**Task instructions:** The line with "0 $3 Rotation", the line with "X198845000Y-117250000D03*", and all lines between them in the material below: return these exactly, and no others.

**Data for processing:**
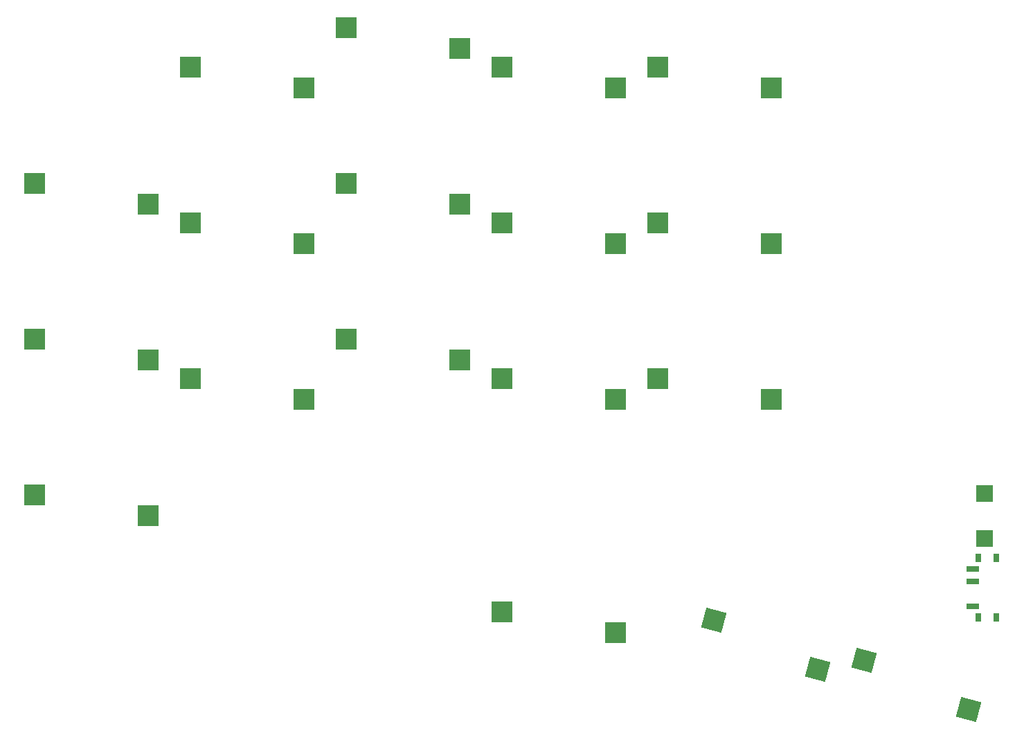
<source format=gbr>
%TF.GenerationSoftware,KiCad,Pcbnew,7.0.2*%
%TF.CreationDate,2023-10-26T02:33:03+11:00*%
%TF.ProjectId,cybr36,63796272-3336-42e6-9b69-6361645f7063,rev?*%
%TF.SameCoordinates,Original*%
%TF.FileFunction,Paste,Top*%
%TF.FilePolarity,Positive*%
%FSLAX46Y46*%
G04 Gerber Fmt 4.6, Leading zero omitted, Abs format (unit mm)*
G04 Created by KiCad (PCBNEW 7.0.2) date 2023-10-26 02:33:03*
%MOMM*%
%LPD*%
G01*
G04 APERTURE LIST*
G04 Aperture macros list*
%AMRotRect*
0 Rectangle, with rotation*
0 The origin of the aperture is its center*
0 $1 length*
0 $2 width*
0 $3 Rotation angle, in degrees counterclockwise*
0 Add horizontal line*
21,1,$1,$2,0,0,$3*%
G04 Aperture macros list end*
%ADD10R,2.550000X2.500000*%
%ADD11R,1.500000X0.700000*%
%ADD12R,0.800000X1.000000*%
%ADD13RotRect,2.550000X2.500000X345.000000*%
%ADD14R,2.000000X2.100000*%
G04 APERTURE END LIST*
D10*
%TO.C,SW11*%
X155123470Y-58338116D03*
X141273470Y-55798116D03*
%TD*%
D11*
%TO.C,SW21*%
X198845000Y-117250000D03*
X198845000Y-118750000D03*
X198845000Y-121750000D03*
D12*
X201705000Y-115850000D03*
X199495000Y-115850000D03*
X201705000Y-123150000D03*
X199495000Y-123150000D03*
%TD*%
D10*
%TO.C,SW3*%
X97973470Y-110725616D03*
X84123470Y-108185616D03*
%TD*%
%TO.C,SW16*%
X174173470Y-77388116D03*
X160323470Y-74848116D03*
%TD*%
%TO.C,SW5*%
X117023470Y-77388116D03*
X103173470Y-74848116D03*
%TD*%
D13*
%TO.C,SW14*%
X179881351Y-129498012D03*
X167160679Y-123459917D03*
%TD*%
D10*
%TO.C,SW6*%
X117023470Y-96438116D03*
X103173470Y-93898116D03*
%TD*%
%TO.C,SW17*%
X174173470Y-96438116D03*
X160323470Y-93898116D03*
%TD*%
%TO.C,SW1*%
X97973470Y-72625616D03*
X84123470Y-70085616D03*
%TD*%
%TO.C,SW15*%
X174173470Y-58338116D03*
X160323470Y-55798116D03*
%TD*%
%TO.C,SW13*%
X155123470Y-96438116D03*
X141273470Y-93898116D03*
%TD*%
D14*
%TO.C,SW20*%
X200250000Y-108000000D03*
X200250000Y-113500000D03*
%TD*%
D10*
%TO.C,SW12*%
X155123470Y-77388116D03*
X141273470Y-74848116D03*
%TD*%
%TO.C,SW4*%
X117023470Y-58338116D03*
X103173470Y-55798116D03*
%TD*%
%TO.C,SW7*%
X136073470Y-53575616D03*
X122223470Y-51035616D03*
%TD*%
%TO.C,SW10*%
X155123470Y-125013116D03*
X141273470Y-122473116D03*
%TD*%
%TO.C,SW8*%
X136073470Y-72625616D03*
X122223470Y-70085616D03*
%TD*%
%TO.C,SW9*%
X122223470Y-89135616D03*
X136073470Y-91675616D03*
%TD*%
%TO.C,SW2*%
X97973470Y-91675616D03*
X84123470Y-89135616D03*
%TD*%
D13*
%TO.C,SW18*%
X198282352Y-134428508D03*
X185561680Y-128390413D03*
%TD*%
M02*

</source>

**Response:**
0 $3 Rotation angle, in degrees counterclockwise*
0 Add horizontal line*
21,1,$1,$2,0,0,$3*%
G04 Aperture macros list end*
%ADD10R,2.550000X2.500000*%
%ADD11R,1.500000X0.700000*%
%ADD12R,0.800000X1.000000*%
%ADD13RotRect,2.550000X2.500000X345.000000*%
%ADD14R,2.000000X2.100000*%
G04 APERTURE END LIST*
D10*
%TO.C,SW11*%
X155123470Y-58338116D03*
X141273470Y-55798116D03*
%TD*%
D11*
%TO.C,SW21*%
X198845000Y-117250000D03*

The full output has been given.